Essas características das empresas jornalísticas apontavam para três estratégias de greve: 1) uma, impedir de qualquer jeito a circulação dos produtos, com a ação calcada nos piquetes; 2) outra, a adoção de procedimentos conjuntos com os gráficos e funcionários do setor administrativo para a garantir a paralisação da parte industrial; 3) a greve de desgaste, de longa duração, capaz de impor prejuízos pela perda de anunciantes e a diminuição gradativa das vendas em banca.

A ação incisiva nos piquetes esbarrou em elementos da conjuntura política. Não é difícil imaginar donos de jornais pedindo a repressão policial para garantir a circulação dos jornais. Os piquetes eram um dos elementos fundamentais da luta. Tanto que eles se concentraram em frente aos principais jornais de São Paulo, a Folha e O Estado. Impedir a circulação desses dois jornais teria efeitos positivos sobre a greve. Porém, as estratégias empresariais deram certo e esses jornais circularam. O único meio de impedir que isso acontecesse seria a total paralisação dos profissionais dessas empresas, ou uma ação mais incisiva e radical, com atos de sabotagem.

A greve conjunta, por outro lado, necessitaria de um trabalho de longo prazo para aproximar categorias tão distintas quanto jornalistas e gráficos. Num dos depoimentos (Lia Ribeiro) alegou-se haver distintos graus de mobilizações entre as categorias. Por último, a greve de desgaste, para ter sucesso, exigiria um padrão homogêneo de organização para uma greve de longa duração e com o nível de divergência existente entre as vanguardas da categoria, isso seria impossível. Também é possível pensar que o julgamento da Justiça do Trabalho tenha levado a greve a um beco sem saída.

Será que essas dificuldades não foram percebidas?
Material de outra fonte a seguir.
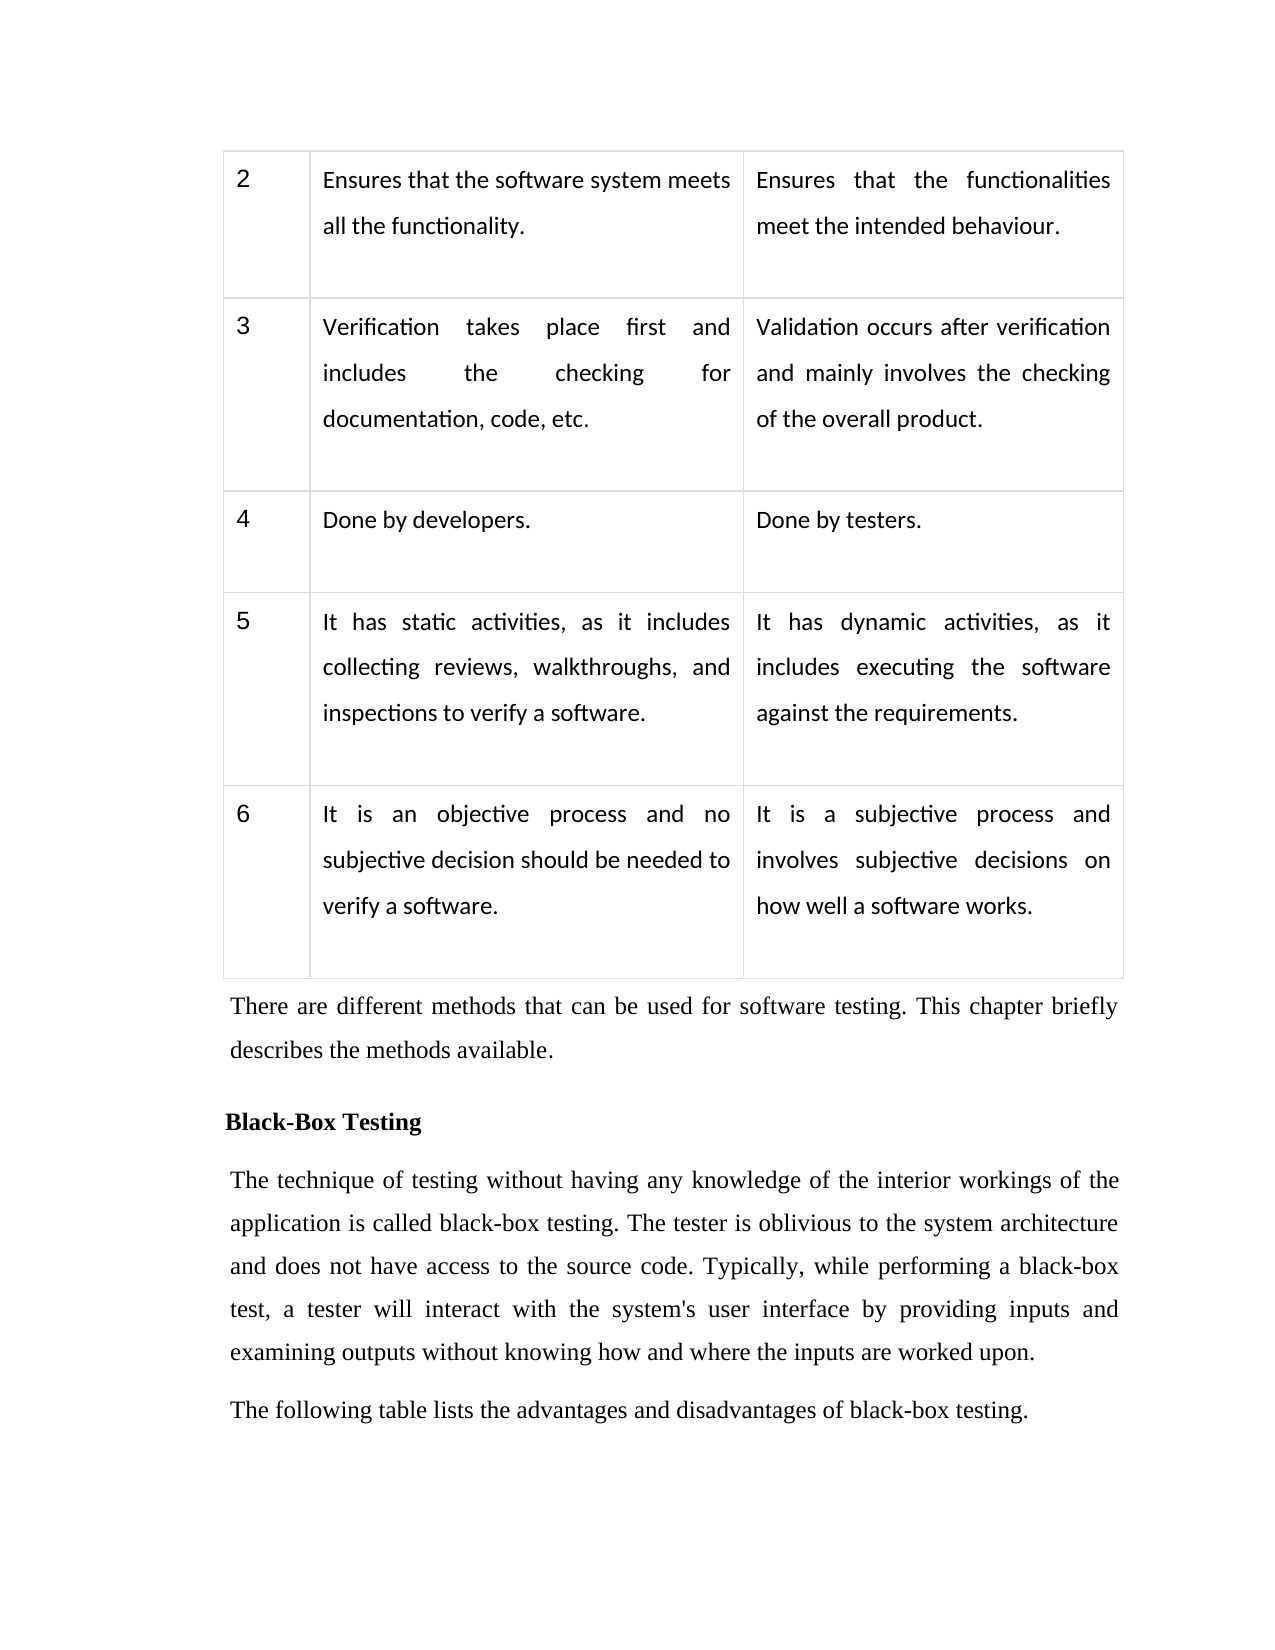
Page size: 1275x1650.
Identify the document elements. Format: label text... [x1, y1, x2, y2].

Olhando a conjuntura política do fim dos anos 1970, verificamos, então, haver uma polarização política que não só opunha as diversas categorias de trabalhadores ao governo militar, mas, também criava antagonismos dentro da própria oposição ao regime. Além disso, havia um esforço de algumas lideranças de romper com um padrão de análise que taxava os trabalhadores como submissos a qualquer arranjo populista. E um dos instrumentos para se livrar dessa imagem pejorativa era: fazer greve. Era essa estratégia que dava prestígio às lideranças no campo sindical. Por que os jornalistas se distanciariam dessa estratégia? Além disso, podemos perguntar: até que ponto o exercício da reportagem e cobertura de greves do ABC, naquele período, serviu como elemento de identificação de jornalistas comuns com as demais categorias de trabalhadores? O problema era como criar uma tradição de luta entre os jornalistas superando uma herança cultural que privilegiava a disputa, a inserção política e a polêmica, valores opostos à construção de uma identidade de classe.